9. Storage/Restocking

 

9.1. When delivery is delayed for reasons attributable to the Purchaser or its Agents, storage and other additional costs shall be charged to the Purchaser and the goods shall be at the Purchaser's risk from the date of commencement of such delay.

9.2. The Seller reserves the right to invoice the goods at the original delivery date which shall be the date of commencement of the guarantee.

9.3. If the Purchaser cancels the purchase agreement/contract once made up to and including the date of delivery/payment in full, the Seller reserves the right to levy a minimum re-stocking fee of 15% of the purchase price of the goods plus VAT. See also Clause 14 below.

 

10. Patent Rights

 

10.1. The sale of the goods and the publication of any information or technical data relating thereto does not imply freedom from patent, registered design or other industrial property rights in respect of any particular application of the goods.

10.2. The Purchaser warrants that the designs and specifications supplied by it to the Seller shall not involve the infringement of any patent, registered design or other industrial property right in the manufacture and sale of the goods by the Seller.

10.3. The Purchaser undertakes to indemnify and keep indemnified the Seller against all royalties, claims, actions, demands, proceedings, losses and costs in connection with any infringement or alleged infringement of any patent, registered design or other industrial property right in the manufacturer, sale or application of the goods arising out of or in connection with the matters described in Clause 10.1 and/or Clause 10.2 above.

 

11. Tools

 

11.1. Tools made for the manufacturer of goods to be supplied under the contract and the copyright therein remain the Seller's property notwithstanding that the Purchaser may have been debited with any sum in respect of their cost.

 

12. Purchaser's Items

 

12.1. Items supplied by the Purchaser for the contract shall be of suitable quality and shall be provided free of charge in sufficient quantities and at the times required by the Seller.

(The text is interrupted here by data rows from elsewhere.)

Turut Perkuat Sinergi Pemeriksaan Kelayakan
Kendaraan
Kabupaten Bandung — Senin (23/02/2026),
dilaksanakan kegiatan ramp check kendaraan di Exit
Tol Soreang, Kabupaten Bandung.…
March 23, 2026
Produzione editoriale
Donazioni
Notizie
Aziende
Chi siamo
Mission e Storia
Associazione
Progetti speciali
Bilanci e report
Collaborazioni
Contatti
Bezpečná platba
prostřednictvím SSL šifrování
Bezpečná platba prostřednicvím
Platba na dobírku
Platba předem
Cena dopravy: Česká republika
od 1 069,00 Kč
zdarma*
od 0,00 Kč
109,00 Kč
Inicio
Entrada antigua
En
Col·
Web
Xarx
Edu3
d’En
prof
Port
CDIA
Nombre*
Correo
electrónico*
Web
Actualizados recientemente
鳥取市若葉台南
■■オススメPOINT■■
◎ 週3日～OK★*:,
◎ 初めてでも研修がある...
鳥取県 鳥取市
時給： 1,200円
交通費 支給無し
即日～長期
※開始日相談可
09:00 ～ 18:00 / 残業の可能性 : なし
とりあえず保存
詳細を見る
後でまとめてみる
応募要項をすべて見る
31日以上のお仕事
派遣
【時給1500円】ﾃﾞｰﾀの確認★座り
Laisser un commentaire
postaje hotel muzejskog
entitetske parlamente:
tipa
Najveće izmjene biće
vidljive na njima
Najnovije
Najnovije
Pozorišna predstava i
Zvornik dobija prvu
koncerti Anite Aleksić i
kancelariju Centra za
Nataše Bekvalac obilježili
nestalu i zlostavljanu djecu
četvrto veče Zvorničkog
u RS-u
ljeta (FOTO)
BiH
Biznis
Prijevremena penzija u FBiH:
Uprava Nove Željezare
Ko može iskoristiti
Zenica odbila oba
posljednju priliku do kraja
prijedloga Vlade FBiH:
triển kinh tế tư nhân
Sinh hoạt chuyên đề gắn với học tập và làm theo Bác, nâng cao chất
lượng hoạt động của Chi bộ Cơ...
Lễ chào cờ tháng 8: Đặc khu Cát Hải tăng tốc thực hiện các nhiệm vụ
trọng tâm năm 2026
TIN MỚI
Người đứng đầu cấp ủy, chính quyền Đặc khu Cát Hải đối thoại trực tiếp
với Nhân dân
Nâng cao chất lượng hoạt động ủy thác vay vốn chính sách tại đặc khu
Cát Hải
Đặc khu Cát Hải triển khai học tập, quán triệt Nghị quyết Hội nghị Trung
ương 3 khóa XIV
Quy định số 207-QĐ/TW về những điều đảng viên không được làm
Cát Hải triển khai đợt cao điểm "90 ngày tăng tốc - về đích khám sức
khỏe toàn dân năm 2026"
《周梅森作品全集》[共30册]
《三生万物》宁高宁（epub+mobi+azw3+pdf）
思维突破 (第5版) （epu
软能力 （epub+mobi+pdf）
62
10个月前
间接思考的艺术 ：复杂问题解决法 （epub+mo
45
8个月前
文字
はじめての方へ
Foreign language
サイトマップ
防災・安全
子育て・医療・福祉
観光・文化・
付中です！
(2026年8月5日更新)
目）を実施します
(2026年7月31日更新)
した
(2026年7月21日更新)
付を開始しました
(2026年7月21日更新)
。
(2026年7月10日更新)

12.2. Any defect in items provided by the Purchaser shall not entitle the Purchaser to rescind the contract, reject the goods, make deductions from the contract price or claim damages in respect of such defect and the Purchaser shall indemnify and keep indemnified the Seller from and against all action, demands, claims, proceedings, losses, or costs arising from the supply of defective items by the Purchaser.

 

13. Limitation of Liability

 

13.1. The Seller shall not be liable in contract, tort or otherwise for any loss or damage suffered by the Purchaser whatsoever or howsoever arising out of or in connection with the supply of goods or services by the Seller other than to supply goods conforming to the original agreed specification or at the Seller's option to refund to the Purchaser any monies already paid in respect of the goods.

 

14. Cancellation and Returned Goods

 

14.1. Cancellation shall not be accepted for non catalogued items. If the Seller agrees to accept cancellation or part cancellation of an order for catalogued items a minimum charge of 15% of the total invoice price shall be made.

14.2. Except under the guarantee in Clause 6 no returns are permitted without the Seller's previous consent.

14.3. If the Seller agrees to accept returns other than under the guarantee contained in Clause 6 they must be returned at the Purchaser's expense in original condition and if tested by the Seller shall be subject to a minimum charge of 15% of invoice price together with VAT thereon if applicable. See also Clause 9 above.

 

15. Termination

 

15.1. If the Purchaser commits any breach of the terms and conditions of the contract or suffers distress or execution or becomes insolvent or commits an act of bankruptcy or enters into any arrangement or composition with his creditors or goes or is put into liquidation (other than solely for amalgamation or reconstruction while solvent) or if a receiver is appointed over any part of the Purchaser's business, the Seller may without prejudice to any rights which may have accrued or which may accrue to it terminate the contract summarily by notice in writing.

 

16. Law

 

16.1. Any question relating to any quotation or any contract subject to these conditions or agreed amendments of these conditions shall be determined in all respects by the laws of England.